Also on the plane was his girlfriend, who he had met in Romania.

Waterloo immunology professor Brian Dixon said Anghel was a “very keen student” who had more on his mind than getting a good grade.

“A lot of students want to get the mark and that’s it, but he really wanted to … get the knowledge,” he said.

“I can still picture him in the second row with his hand up, asking questions.”

Family members said they were notified of Anghel’s death by police at their home.

"Everybody who knew him know that he was a very, very kind, very, very, very good person," father Sorin Anghel said.

According to Anghel’s personal website, he also volunteered at a retirement home in Waterloo.

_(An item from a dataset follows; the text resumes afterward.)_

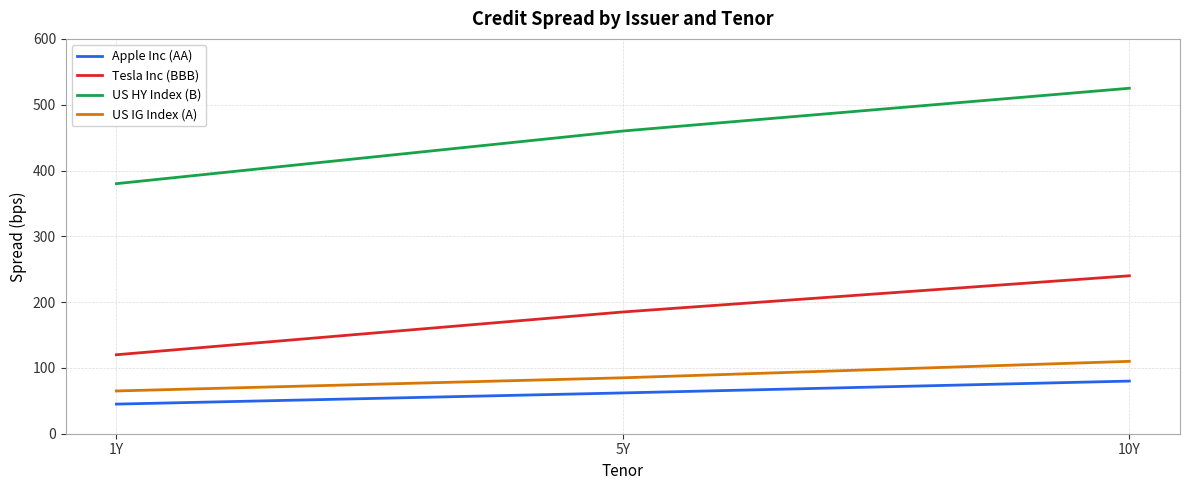

Does the chart display data point markers on the line(s)?

No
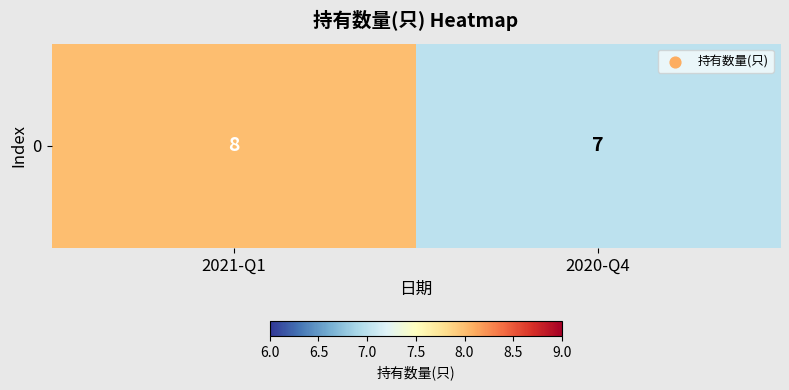

At which category does the chart reach its minimum across all series?

2020-Q4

Also on MH17 were at least 189 Dutch passengers, 29 Malaysians, 28 Australians, 12 Indonesians, nine Britons, four Germans, four Belgians, three Filipinos and one person each from New Zealand and Hong Kong, while two passengers’ nationalities remained to be confirmed.

A large contingent of passengers were scientists on their way to an AIDS conference in Australia.

U.S. officials have said the plane was downed by a surface-to-air missile while traversing a portion of eastern Ukraine controlled by pro-Russian separatists.

In a statement, Prime Minister Stephen Harper called Canada willing to assist the investigation into the crash and expressed shock and sadness about the tragedy.